▶ Description of the task:
Rewrite the records from the line containing "from the tape" through the line containing "result: 1.5 in", putting "measuring tape" in place of "tape measure" and changing nothing else. Give only those lines, and leave out the pictures.

▶ Extracted entries:
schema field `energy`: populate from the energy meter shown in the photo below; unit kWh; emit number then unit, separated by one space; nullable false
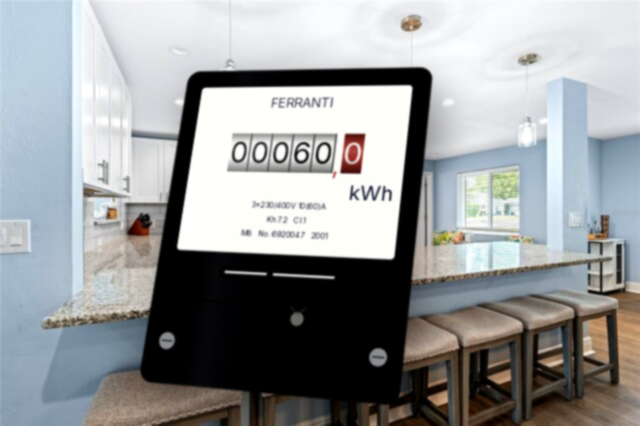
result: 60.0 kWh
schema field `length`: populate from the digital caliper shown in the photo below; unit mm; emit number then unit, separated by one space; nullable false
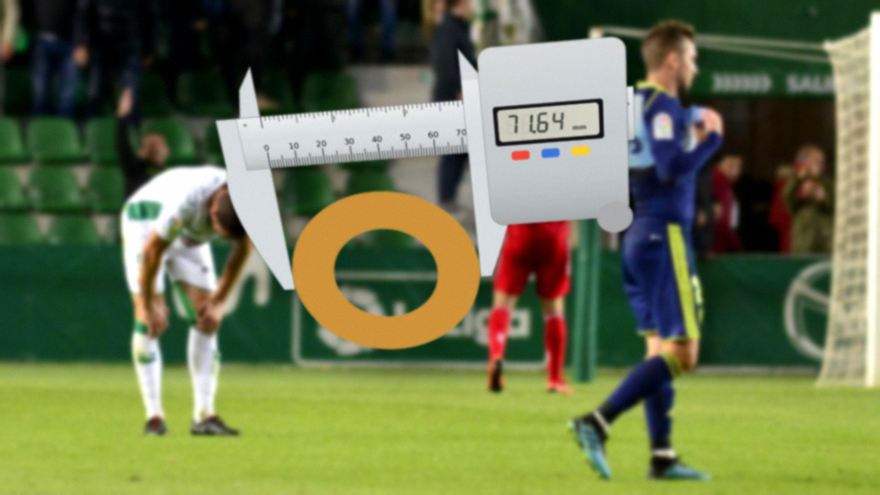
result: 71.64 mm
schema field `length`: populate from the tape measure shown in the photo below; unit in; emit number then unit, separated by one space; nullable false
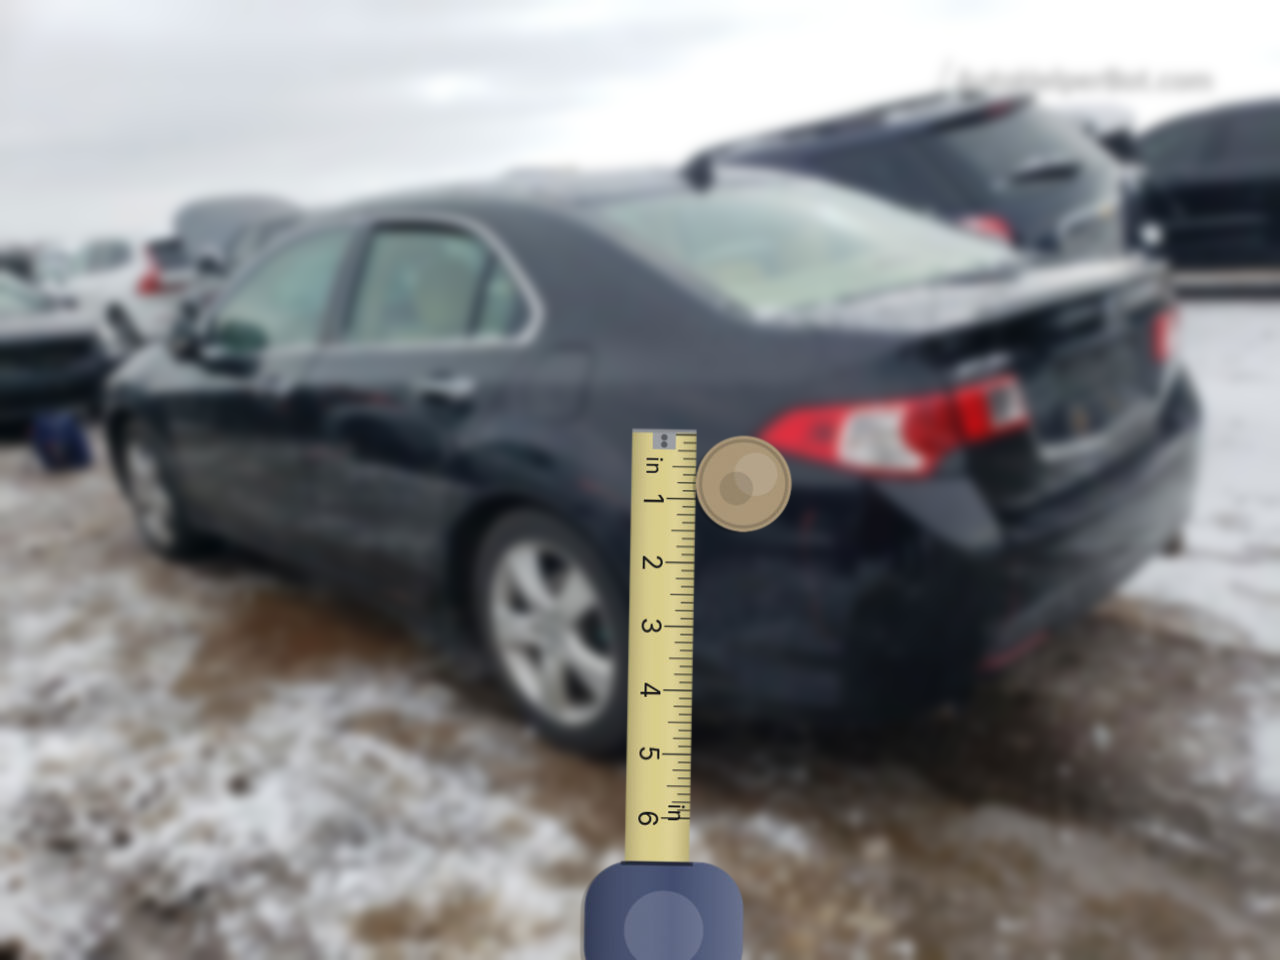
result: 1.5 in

--

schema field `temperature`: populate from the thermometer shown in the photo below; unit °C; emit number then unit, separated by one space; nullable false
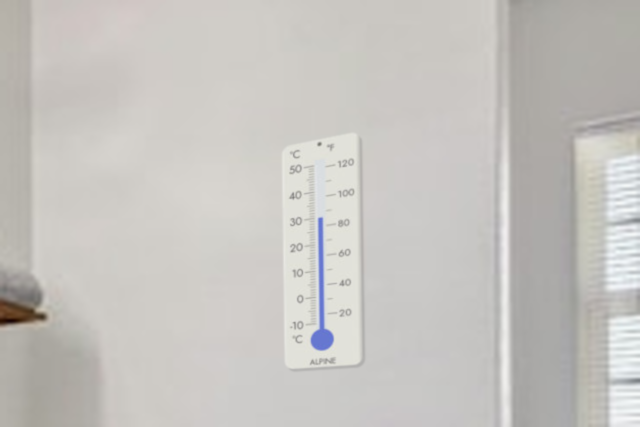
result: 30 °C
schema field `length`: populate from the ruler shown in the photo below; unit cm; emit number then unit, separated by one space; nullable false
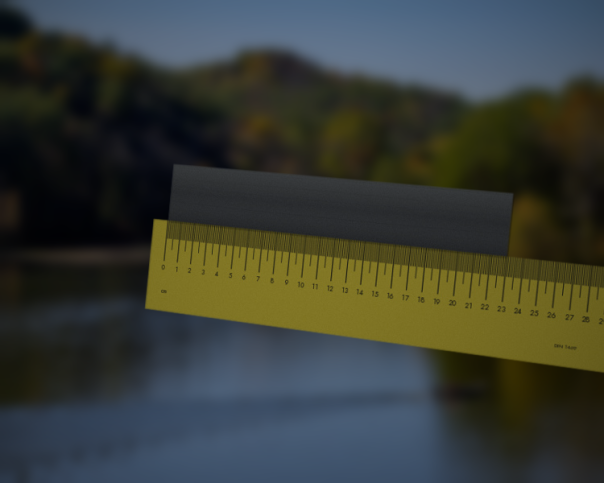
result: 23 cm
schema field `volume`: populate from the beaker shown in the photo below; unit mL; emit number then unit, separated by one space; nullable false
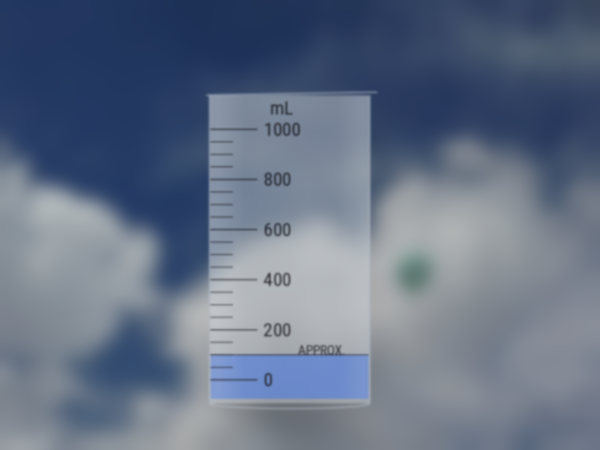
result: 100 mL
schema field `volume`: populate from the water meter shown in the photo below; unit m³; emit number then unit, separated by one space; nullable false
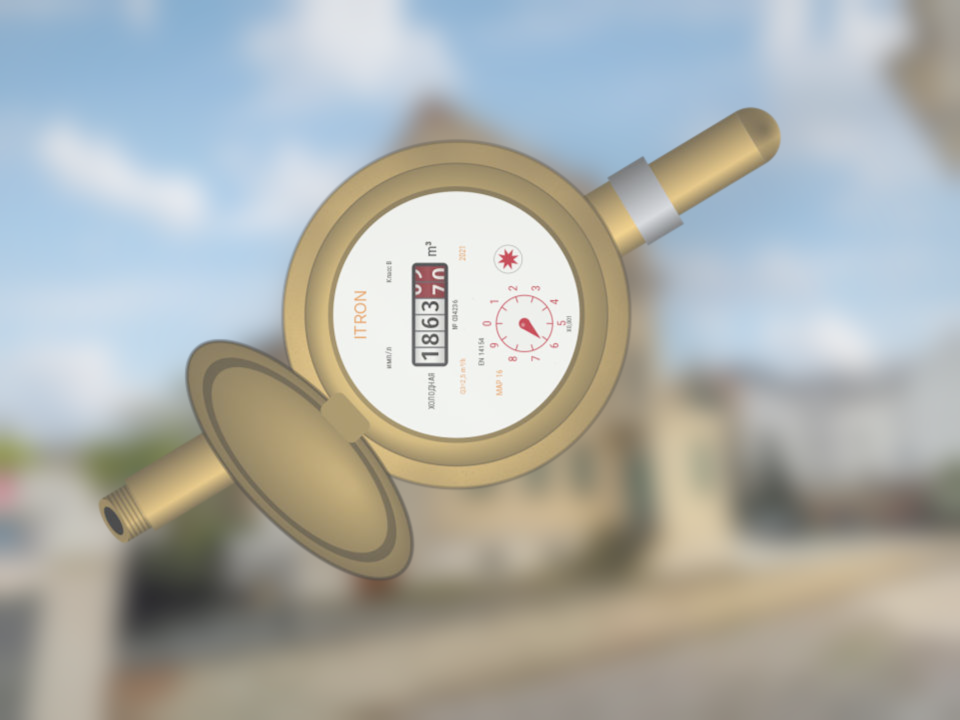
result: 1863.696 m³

▶ Solution to this exercise:
schema field `length`: populate from the measuring tape shown in the photo below; unit in; emit number then unit, separated by one space; nullable false
result: 1.5 in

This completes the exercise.